Temnothorax unifasciatus is a species of ant in the subfamily Myrmicinae.

==Behavior==
Temnothorax unifasciatus exhibit the altruistic behavior of social withdrawal, or “altruistic self-removal” whilst on the brink of death. Dying ants will leave their nest hours or in some cases days before their death. The behavior is exhibited both in the presence of fungal infection as well as when experimentally exposed to 95% , causing the ants to die in the absence of an acting pathogen. This indicates that the ants are in fact behaving in an altruistic manner, rather than experiencing behavioral manipulation as a result of pathogen influence. The action is altruistic because it reduces the risk of infecting other ants in the colony. This in turn minimizes the risk of transferring the infection to kin and thus likely results in a higher inclusive fitness for the socially withdrawing individuals.

Ant colonies exhibit altruistic behavior through the suppression of selfish egg-laying behavior on behalf of worker ants by means of “policing;” this is accomplished either through aggression or through direct disposal of the eggs. In a study entitled Policing Effectiveness Depends on Relatedness and Group Size, researchers found the efficacy of colony policing to improve under conditions of decreased relatedness and decreased group size. The effectiveness of policing was shown to decrease in the presence of increase relatedness, because selfish behavior on behalf of kin increases the inclusive fitness of the policers, which presents a disincentive to intervene. The efficacy of policing is also influenced by the relative costs and benefits to the inclusive fitness of the actor engaging in policing behavior. In large colonies, there is less of an incentive to police selfish behavior because the costs associated with intervention outweigh the benefits to the inclusive fitness of the policer. Policing is therefore most likely to be effective in small colonies where there is low relatedness.
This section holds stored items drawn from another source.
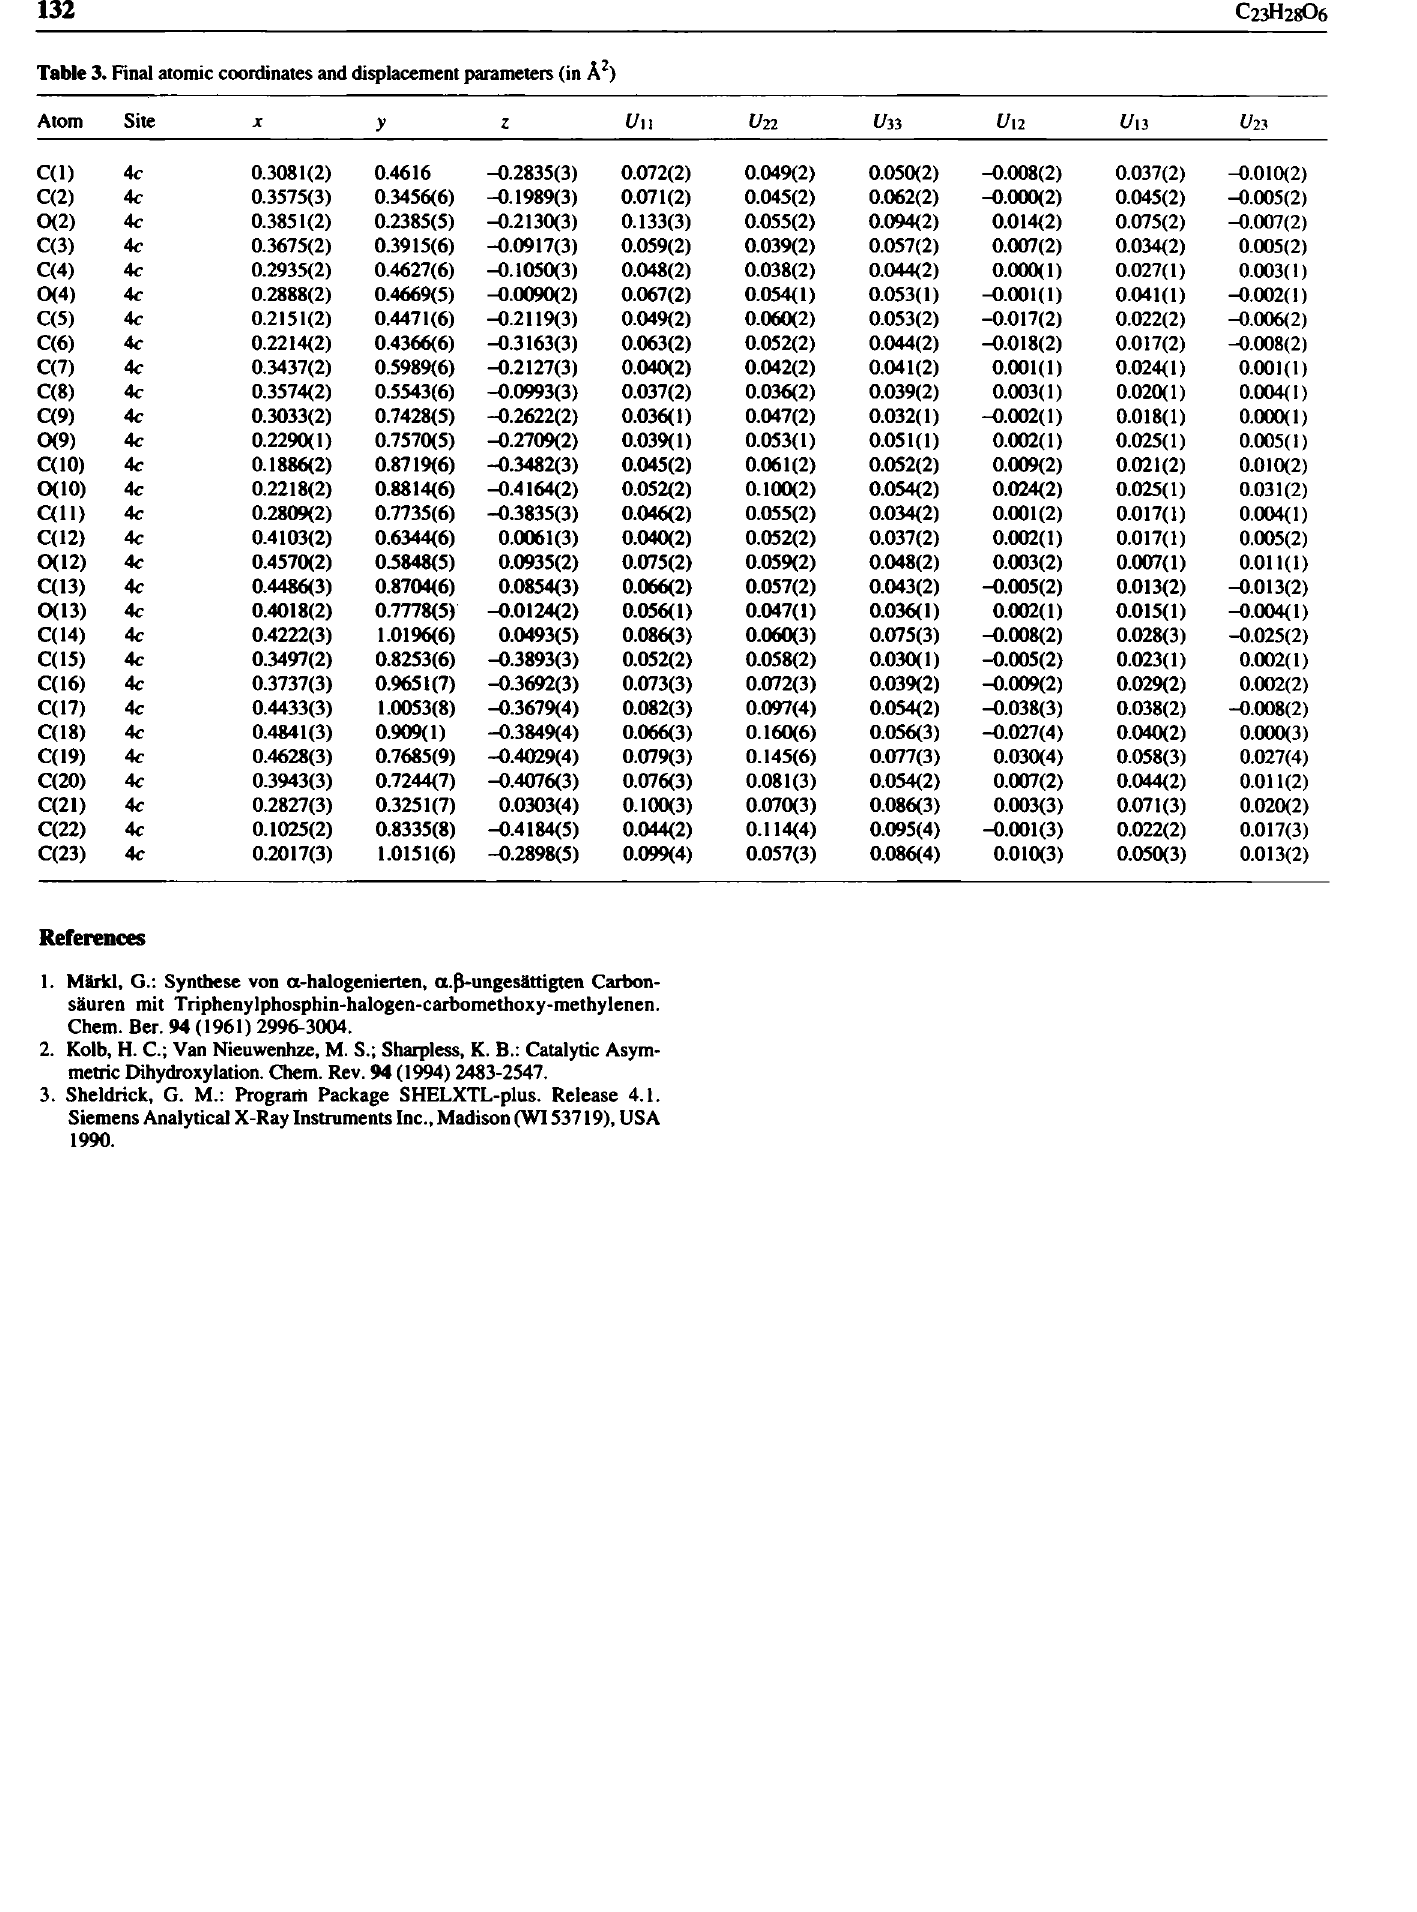
Table 3. Final atomic coordinates and displacement parameters (in À 2 )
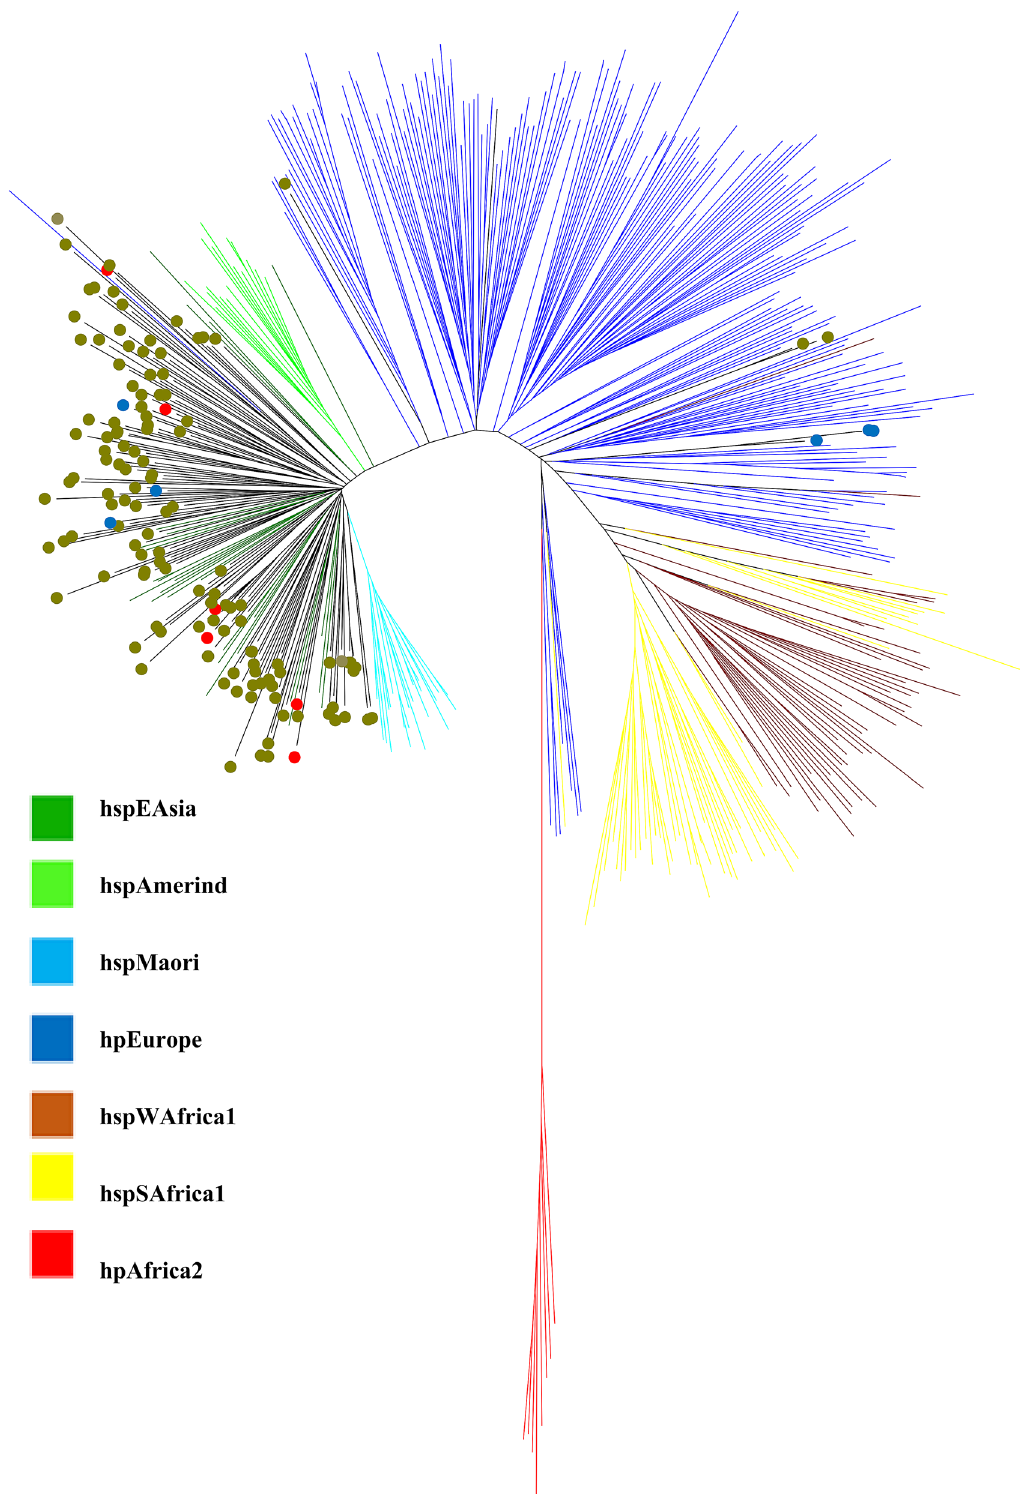
Figure 3. A phylogenetic tree was constructed through the concatenation of seven housekeeping genes from 136 Vietnam strains (olive circle) and 379 reference strains from PubMLST (http://pubml st.org/helic obact er/). The circle indicates our studied strains: blue ( cagA -negative), red (Western-type cagA), and olive (East Asian- type cagA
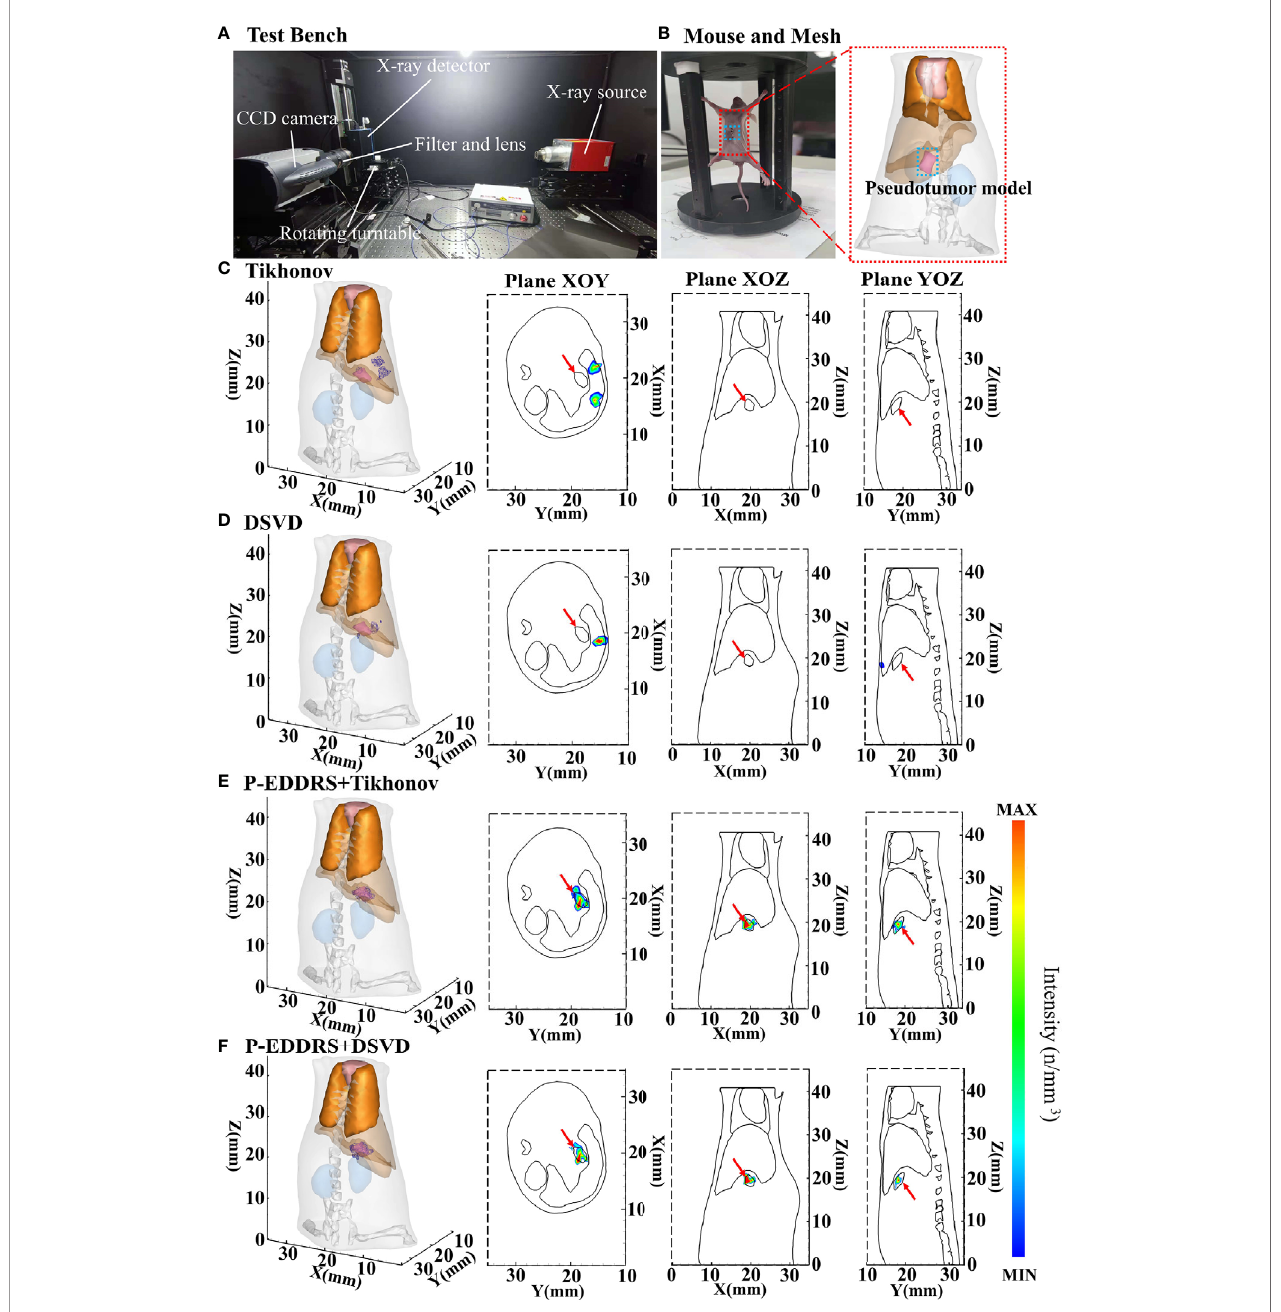
FIGURE 8 | Results of the CLT in vivo pseudotumor experiments. All results include 3D views and corresponding cross-section views at the Z = 19.2 mm, Y = 18.4 mm, and X = 19.68 mm. (A) Picture of the test bench where the data were collected. (B) The mouse used, and the dashed box is the pseudotumor model planting area. (C, D) The initial reconstruction source distribution of Tikhonov and DSVD algorithms, respectively. (E, F) The reconstruction source distribution obtained by the corresponding algorithms of panels (C, D) after using our framework. CLT, Cerenkov luminescence tomography; DSVD, damped singular value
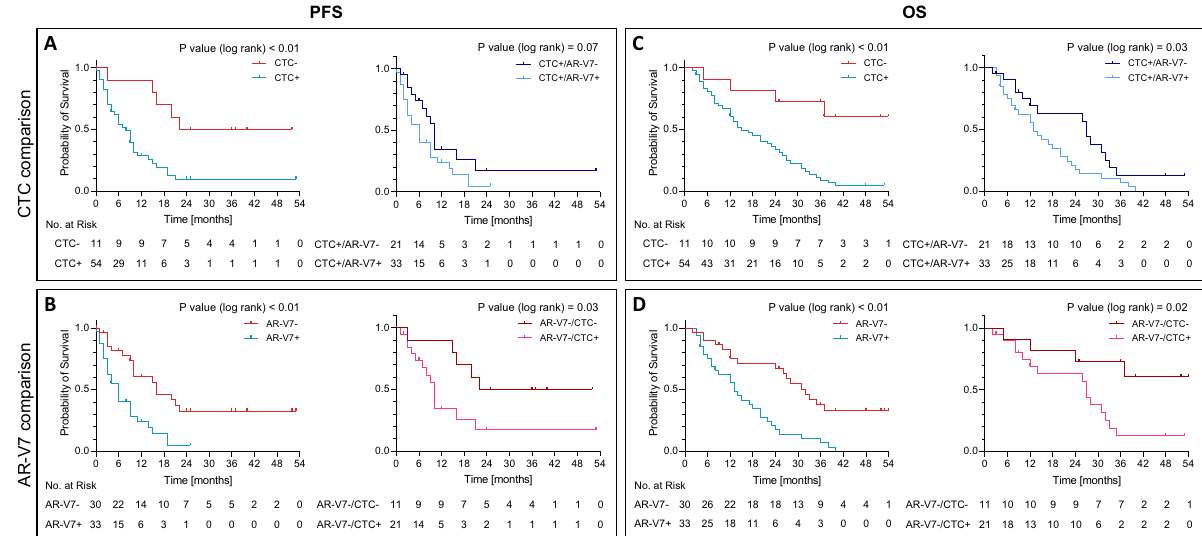
Figure 3. Progression free survival and overall survival. Kaplan–Meier curves including patient numbers at risk indicating PFS according to CTC status ( A ) and AR-V7 status ( B ) of patients undergoing ARTA treatment. ( A , left panel) For the overall cohort, median PFS was 22 months (CI not estimable) and 8 months (CI 5.5–10.5) for CTC − patients and CTC + patients, respectively ( p < 0.01). ( A , right panel) Within the CTC + cohort, median PFS was 10 months (CI 8.9–11.1) and 6 months (CI 3.6–8.4) for AR-V7- patients and AR-V7 + patients, respectively, without statistical significance ( p = 0.07). ( B , left panel) For the overall cohort, median PFS was 16 months (CI 7.0–25.0) and 6 months (CI 3.6–8.4) for AR-V7- patients and AR-V7 + patients, respectively ( p < 0.01). (B, right panel) Within the AR-V7- subgroup, median PFS was 22 months (CI not estimable) and 10 months (CI 8.9–11.1) for CTC − patients and CTC + patients, respectively ( p = 0.03). Kaplan–Meier curves including patient numbers at risk indicating OS according to CTC status ( C ) and AR-V7 status ( D ) of patients undergoing ARTA treatment. ( C , left panel) For the overall cohort, median OS was not reached for CTC − patients and 15 months (CI 8.7–21.3) for CTC + patients ( p < 0.01). ( C , right panel) Within the CTC + cohort, median OS was 27 months (CI 25.1–28.9) and 13 months (CI 9.2–16.8) for AR-V7- patients and AR-V7 + patients, respectively ( p > 0.01), without statistical significance ( p = 0.07). ( D , left panel) For the overall cohort, median OS was 31 months (CI 25.2–36.8) and 13 months (CI 9.2–16.8) for AR-V7- patients and AR-V7 + patients, respectively ( p < 0.01). ( D , right panel) Within the AR-V7- subgroup, median OS was not reached and 27 months (CI 25.1–28.9) for CTC − patients and CTC + patients, respectively, ( p =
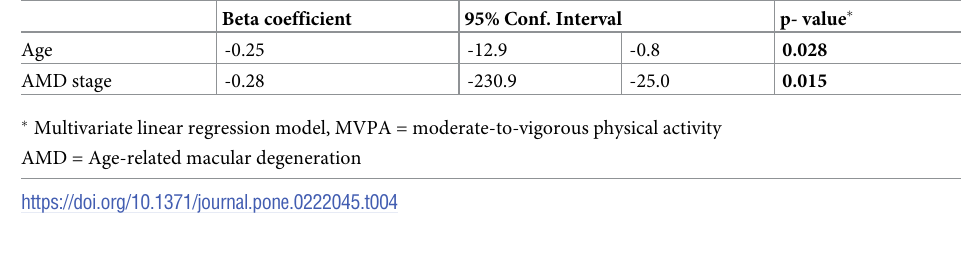
Table 4. Determinants of MVPA including AMD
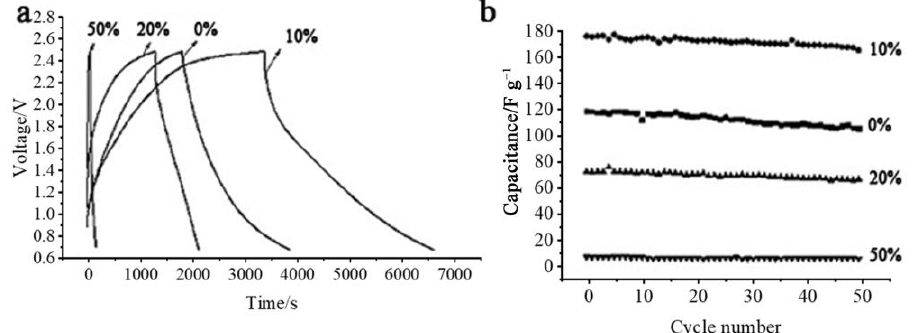
Figure 5. (NCM111+AC)//LTO LIBCs: ( a ) Charge and discharge voltage profile; ( b ) Cycle perfor- Figure 5. (NCM111 + AC)//LTO LIBCs: ( a ) Charge and discharge voltage profile; ( b ) Cycle mance [50]. performance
T. unifasciatus are susceptible to being taken on as a host-species by parasitic slave-making ants which commandeer brood of other ant species to expand their colony's own work force. Research indicates that the parasitic slave-making ants accomplish the enslavement of the ants through interference during the very early experiences of the potential host ants. T. unifasciatus are thought to use odor to identify fellow nestmates early on in development. By intervening during this stage of development, slave-making ants deceive T. uniasciatus ants into believing they are kin and thereafter do not question their presence. This is supported by a French experiment which presented a comparative analysis of parasitic slave-making species of ants and the species which are vulnerable to becoming hosts; the study found that species susceptible to become hosts were more influenced by interactions early in development than species which were not susceptible to becoming enslaved. Another difference between the species of ants that are susceptible to being enslaved as compared to non-susceptible species was that the species which were not enslaved participated in more social grooming, or allogrooming. Scientists theorize that allogrooming behavior is more common in the slave-making species because they are groomed by the ants they enslave.